10: Days Elyse spent in NICU. Also, the number of mg of Prednisone that I’m currently taking per day, as I’ve spent the last three weeks tapering off of the drug. Only three weeks or so to go and then I’m free!

12: Noon — the moment Elyse was born.

16: Weeks of IVIG treatments.

18: The number of months that it took me to mentally ready myself for another pregnancy.
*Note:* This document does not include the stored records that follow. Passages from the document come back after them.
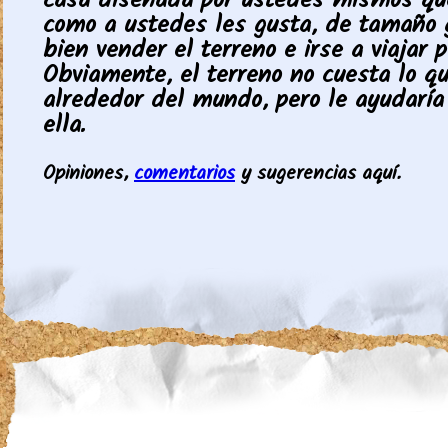
casa diseñada por ustedes mismos qu
como a ustedes les gusta, de tamaño g
bien vender el terreno e irse a viajar 
Obviamente, el terreno no cuesta lo qu
alrededor del mundo, pero le ayudaría
ella.
Opiniones,
comentarios
y sugerencias aquí.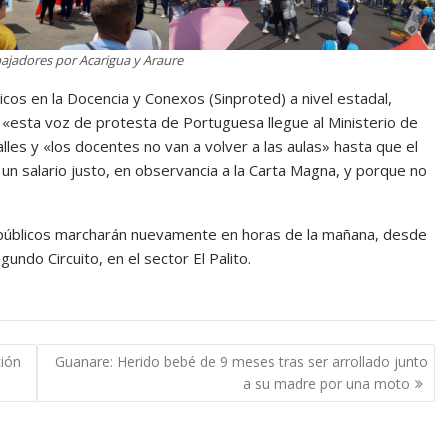
bajadores por Acarigua y Araure
icos en la Docencia y Conexos (Sinproted) a nivel estadal,
e «esta voz de protesta de Portuguesa llegue al Ministerio de
lles y «los docentes no van a volver a las aulas» hasta que el
 un salario justo, en observancia a la Carta Magna, y porque no
públicos marcharán nuevamente en horas de la mañana, desde
egundo Circuito, en el sector El Palito.
ción
Guanare: Herido bebé de 9 meses tras ser arrollado junto
a su madre por una moto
Also, the number of pounds I gained during this pregnancy. :0)

19.25: Inches Elyse was at birth.

20: Week that I started my IVIG treatments.

30: mg of Prednisone that I took for the last four weeks of my pregnancy to ensure that Elyse had as high a platelet count as possible.

33: The number of bags of IVIG fluid needed to ensure that this pregnancy is successful.

35: The week that I had to stop jogging, as my body decided it was time to take things easy. Plus, I found out this week that I was 1 cm dilated and 50% effaced, so I decided that mentally, it was time to stop any rigorous exercise. Instead, I rode the recumbent bike for 75 minutes per day, four days a week. I said I was going to slow down, not stop exercising altogether. I’m cautious, but also crazy. I blame my obsessive need to exercise during Elyse’s pregnancy on the fact that I felt like I had absolutely NO control over my body. Between the IVIG infusions, the Prednisone and the fact that I was carrying around another human, being able to control what I ate and what I did with my body physically was the only control I felt I had at the time.

36: Week that I had my c-section. I was actually 36 weeks, 4 days when I delivered Elyse.

60: gm of IVIG that I received per infusion.

120: gm per week of IVIG that I received each week.

170: Hours I spent hooked up to an IV bag since the end of October.

600: mL of fluid that was pumped into my body during each infusion.

Thousands and thousands: The number of donors that it takes to make up just one bag of IVIG fluid.

43,000: Dollars per week that my insurance company was billed  for my IVIG medication and at-home care. Multiply that by 16, the number of weeks I had IVIG infusions, and you get a very large number.

81,000: Elyse’s platelet count (taken from her heel) shortly after birth.

95,000: Elyse’s platelet count several hours after her birth.

102,000: Elyse’s platelet count (taken from the cord) shortly after birth.

113,000: Elyse’s platelet count the day after she was born.

335,000: Elyse’s platelet count 10 days after birth.

750,000-1,000,000: Dollars that it is estimated that this pregnancy cost my insurance company. I am determined to come up with a final tally for this one because if it is close to one million, I’m copying another NAIT mom’s idea and having a t-shirt made for Elyse to commemorate her Million Dollar Diva status. Corny, I know, but it truly boggles my mind  knowing that it cost so much money to save my baby’s life.

Infinite: The sheer amount of gratitude and thanks I have for everyone — our family, friends, my Nurse Jules, the doctors, the nurses, the ultrasound techs, and the countless unknown faces — that had a part in seeing this pregnancy to its happy conclusion.